-- PROBLEM --
Copy each line of the records that includes "given".

══ ENTRIES SUPPLIED

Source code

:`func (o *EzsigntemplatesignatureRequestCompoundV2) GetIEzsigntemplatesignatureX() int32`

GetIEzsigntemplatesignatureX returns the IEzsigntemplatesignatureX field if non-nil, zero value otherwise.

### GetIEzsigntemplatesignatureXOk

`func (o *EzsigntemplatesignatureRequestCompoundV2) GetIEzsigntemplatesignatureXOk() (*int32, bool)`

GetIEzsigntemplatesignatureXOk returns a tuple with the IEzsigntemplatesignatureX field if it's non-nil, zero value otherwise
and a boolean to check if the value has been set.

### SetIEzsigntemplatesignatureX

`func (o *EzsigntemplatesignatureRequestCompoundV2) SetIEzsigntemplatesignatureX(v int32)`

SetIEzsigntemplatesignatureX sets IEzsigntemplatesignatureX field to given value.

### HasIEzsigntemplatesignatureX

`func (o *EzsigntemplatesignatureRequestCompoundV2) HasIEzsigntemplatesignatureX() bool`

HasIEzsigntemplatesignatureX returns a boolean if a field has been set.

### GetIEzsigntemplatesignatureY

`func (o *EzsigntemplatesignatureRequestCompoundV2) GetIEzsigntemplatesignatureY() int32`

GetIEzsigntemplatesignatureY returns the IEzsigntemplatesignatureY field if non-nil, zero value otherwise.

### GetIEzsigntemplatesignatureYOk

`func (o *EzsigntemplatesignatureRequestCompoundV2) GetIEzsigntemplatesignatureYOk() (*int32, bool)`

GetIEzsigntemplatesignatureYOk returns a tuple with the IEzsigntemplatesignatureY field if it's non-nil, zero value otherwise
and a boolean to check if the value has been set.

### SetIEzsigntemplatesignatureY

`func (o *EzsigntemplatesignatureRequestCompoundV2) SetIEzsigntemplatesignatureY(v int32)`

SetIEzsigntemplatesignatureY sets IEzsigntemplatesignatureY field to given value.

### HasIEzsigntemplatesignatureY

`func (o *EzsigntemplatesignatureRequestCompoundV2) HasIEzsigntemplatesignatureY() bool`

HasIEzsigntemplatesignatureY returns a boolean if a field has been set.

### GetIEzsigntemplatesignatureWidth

════

-- ANSWER TO THIS PROBLEM --
SetIEzsigntemplatesignatureX sets IEzsigntemplatesignatureX field to given value.
SetIEzsigntemplatesignatureY sets IEzsigntemplatesignatureY field to given value.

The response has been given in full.